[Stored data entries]
○ ○ ○
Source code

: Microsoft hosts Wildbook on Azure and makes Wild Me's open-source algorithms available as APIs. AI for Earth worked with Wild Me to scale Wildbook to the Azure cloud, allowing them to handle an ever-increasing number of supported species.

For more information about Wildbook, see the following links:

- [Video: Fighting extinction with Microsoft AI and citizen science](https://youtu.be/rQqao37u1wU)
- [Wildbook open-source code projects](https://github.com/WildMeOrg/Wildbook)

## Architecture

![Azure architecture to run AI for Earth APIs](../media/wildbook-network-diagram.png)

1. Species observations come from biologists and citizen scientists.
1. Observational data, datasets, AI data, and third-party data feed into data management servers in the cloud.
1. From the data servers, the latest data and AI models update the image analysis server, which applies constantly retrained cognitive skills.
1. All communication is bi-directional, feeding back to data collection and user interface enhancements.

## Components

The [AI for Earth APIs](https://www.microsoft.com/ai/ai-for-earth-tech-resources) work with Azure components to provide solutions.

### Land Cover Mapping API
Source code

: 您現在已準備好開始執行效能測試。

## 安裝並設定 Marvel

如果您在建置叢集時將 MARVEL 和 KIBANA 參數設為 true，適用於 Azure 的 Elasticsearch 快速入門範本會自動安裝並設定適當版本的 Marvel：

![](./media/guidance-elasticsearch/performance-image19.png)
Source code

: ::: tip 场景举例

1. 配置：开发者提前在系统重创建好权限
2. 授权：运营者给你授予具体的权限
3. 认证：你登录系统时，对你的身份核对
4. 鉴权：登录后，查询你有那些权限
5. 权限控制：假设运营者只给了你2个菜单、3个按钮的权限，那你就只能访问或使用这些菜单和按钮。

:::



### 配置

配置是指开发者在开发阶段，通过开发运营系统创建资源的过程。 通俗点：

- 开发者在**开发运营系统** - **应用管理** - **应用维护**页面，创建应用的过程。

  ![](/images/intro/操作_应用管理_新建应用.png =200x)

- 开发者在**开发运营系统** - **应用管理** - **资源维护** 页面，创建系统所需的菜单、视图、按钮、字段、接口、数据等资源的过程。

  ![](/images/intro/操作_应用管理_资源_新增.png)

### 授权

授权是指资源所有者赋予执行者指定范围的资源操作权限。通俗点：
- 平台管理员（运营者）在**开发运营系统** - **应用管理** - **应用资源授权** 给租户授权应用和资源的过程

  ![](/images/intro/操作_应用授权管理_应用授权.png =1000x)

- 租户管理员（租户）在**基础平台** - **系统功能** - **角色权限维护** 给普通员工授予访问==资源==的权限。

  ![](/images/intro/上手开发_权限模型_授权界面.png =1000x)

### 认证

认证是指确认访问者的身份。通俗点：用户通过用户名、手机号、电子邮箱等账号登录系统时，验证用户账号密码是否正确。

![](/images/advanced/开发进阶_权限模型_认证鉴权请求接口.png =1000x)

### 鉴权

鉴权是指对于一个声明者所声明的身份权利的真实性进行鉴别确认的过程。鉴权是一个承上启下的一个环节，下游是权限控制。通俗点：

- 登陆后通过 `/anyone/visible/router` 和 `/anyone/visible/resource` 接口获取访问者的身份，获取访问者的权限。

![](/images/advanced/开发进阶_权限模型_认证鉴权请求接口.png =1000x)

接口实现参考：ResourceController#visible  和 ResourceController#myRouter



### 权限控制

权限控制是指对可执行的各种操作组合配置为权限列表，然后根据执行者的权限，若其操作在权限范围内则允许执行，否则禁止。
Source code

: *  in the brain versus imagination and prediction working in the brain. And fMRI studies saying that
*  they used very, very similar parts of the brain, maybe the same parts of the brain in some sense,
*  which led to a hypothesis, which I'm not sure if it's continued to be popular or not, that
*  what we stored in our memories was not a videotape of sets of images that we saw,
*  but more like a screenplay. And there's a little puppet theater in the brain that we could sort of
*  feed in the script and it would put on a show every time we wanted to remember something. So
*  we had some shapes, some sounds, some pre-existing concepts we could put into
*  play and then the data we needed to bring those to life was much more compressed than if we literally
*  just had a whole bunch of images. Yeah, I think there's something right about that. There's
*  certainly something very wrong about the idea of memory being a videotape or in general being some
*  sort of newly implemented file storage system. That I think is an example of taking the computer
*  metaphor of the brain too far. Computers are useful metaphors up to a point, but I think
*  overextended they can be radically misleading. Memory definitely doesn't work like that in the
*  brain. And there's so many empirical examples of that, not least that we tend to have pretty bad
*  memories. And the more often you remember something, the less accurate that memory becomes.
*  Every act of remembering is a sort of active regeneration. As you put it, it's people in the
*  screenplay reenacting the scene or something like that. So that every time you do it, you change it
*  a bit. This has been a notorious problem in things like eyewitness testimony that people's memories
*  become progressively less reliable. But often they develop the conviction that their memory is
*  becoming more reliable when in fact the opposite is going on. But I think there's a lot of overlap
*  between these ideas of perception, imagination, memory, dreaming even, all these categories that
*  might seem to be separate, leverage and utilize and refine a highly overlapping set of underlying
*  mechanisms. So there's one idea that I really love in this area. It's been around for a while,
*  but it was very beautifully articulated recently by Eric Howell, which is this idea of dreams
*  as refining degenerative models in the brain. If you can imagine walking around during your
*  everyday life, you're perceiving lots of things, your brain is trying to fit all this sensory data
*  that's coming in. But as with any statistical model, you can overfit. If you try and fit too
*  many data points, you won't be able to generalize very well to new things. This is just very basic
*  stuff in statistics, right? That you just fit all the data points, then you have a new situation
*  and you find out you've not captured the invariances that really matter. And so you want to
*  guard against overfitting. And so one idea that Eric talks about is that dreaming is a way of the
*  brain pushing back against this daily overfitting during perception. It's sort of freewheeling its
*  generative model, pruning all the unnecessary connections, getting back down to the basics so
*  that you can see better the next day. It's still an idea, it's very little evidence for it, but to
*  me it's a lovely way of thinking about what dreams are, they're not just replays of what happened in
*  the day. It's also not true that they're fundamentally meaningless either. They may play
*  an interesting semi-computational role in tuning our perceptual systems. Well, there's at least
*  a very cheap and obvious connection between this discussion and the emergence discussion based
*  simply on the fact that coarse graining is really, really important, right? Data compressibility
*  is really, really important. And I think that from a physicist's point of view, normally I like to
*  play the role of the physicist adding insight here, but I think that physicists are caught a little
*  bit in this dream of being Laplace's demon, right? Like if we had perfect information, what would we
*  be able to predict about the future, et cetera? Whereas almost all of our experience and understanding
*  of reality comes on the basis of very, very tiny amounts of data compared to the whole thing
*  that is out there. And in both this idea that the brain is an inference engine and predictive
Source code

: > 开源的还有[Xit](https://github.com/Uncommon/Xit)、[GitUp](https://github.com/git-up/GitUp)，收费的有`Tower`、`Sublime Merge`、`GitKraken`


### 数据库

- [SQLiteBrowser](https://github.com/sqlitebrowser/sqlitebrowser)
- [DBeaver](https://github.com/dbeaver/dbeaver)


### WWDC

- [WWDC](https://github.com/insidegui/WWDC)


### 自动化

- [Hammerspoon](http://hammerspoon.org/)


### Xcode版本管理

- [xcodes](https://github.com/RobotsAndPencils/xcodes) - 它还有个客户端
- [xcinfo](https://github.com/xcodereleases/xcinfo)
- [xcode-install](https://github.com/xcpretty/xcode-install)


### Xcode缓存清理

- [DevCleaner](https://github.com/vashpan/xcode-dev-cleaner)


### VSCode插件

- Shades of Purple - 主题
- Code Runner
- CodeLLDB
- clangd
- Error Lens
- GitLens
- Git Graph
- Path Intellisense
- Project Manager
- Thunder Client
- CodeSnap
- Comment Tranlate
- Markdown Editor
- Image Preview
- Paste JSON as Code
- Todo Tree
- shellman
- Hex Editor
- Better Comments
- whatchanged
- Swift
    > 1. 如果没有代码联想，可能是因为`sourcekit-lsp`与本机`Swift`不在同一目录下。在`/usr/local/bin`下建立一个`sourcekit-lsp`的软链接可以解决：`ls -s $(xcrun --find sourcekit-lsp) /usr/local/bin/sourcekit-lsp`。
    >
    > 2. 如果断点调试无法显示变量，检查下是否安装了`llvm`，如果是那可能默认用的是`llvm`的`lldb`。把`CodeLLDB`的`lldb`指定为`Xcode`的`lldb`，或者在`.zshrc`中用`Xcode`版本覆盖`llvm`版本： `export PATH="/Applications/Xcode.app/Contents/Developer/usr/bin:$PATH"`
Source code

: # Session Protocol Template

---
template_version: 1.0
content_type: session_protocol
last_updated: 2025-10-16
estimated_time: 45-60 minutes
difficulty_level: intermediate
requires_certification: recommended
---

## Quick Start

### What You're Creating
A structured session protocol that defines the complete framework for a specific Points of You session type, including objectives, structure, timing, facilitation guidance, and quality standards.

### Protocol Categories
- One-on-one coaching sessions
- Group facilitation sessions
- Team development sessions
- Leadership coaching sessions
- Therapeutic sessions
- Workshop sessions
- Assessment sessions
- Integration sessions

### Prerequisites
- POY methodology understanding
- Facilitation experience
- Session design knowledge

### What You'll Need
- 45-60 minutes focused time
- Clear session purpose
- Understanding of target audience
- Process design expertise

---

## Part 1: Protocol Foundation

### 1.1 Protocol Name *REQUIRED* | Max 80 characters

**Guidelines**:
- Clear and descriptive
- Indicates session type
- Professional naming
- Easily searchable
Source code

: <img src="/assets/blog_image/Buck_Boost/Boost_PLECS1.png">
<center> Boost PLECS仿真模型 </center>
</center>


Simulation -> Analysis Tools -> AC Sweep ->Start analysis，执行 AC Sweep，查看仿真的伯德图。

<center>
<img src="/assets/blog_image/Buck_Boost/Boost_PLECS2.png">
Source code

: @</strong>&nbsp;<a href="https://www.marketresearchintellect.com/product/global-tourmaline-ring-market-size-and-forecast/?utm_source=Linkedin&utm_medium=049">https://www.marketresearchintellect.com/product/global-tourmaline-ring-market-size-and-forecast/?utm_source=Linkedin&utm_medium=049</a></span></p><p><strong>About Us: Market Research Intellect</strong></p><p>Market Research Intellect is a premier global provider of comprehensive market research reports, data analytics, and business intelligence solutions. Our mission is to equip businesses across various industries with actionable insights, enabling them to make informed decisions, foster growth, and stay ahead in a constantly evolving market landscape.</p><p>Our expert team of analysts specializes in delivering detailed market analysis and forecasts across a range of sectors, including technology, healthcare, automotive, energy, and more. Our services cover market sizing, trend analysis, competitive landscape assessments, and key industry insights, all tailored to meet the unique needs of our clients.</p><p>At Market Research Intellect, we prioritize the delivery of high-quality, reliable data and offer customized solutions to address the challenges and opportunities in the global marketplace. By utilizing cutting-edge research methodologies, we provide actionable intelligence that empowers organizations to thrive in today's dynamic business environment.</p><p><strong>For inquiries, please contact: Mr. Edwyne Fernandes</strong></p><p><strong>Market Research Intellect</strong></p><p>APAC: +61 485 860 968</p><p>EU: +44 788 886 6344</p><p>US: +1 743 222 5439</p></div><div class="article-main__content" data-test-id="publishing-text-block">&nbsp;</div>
○ ○ ○
• [Your objective] Print only the lines from the top of the data above down to the line holding "## Architecture", inclusive.

• [Exercise response]
Source code

: Microsoft hosts Wildbook on Azure and makes Wild Me's open-source algorithms available as APIs. AI for Earth worked with Wild Me to scale Wildbook to the Azure cloud, allowing them to handle an ever-increasing number of supported species.

For more information about Wildbook, see the following links:

- [Video: Fighting extinction with Microsoft AI and citizen science](https://youtu.be/rQqao37u1wU)
- [Wildbook open-source code projects](https://github.com/WildMeOrg/Wildbook)

## Architecture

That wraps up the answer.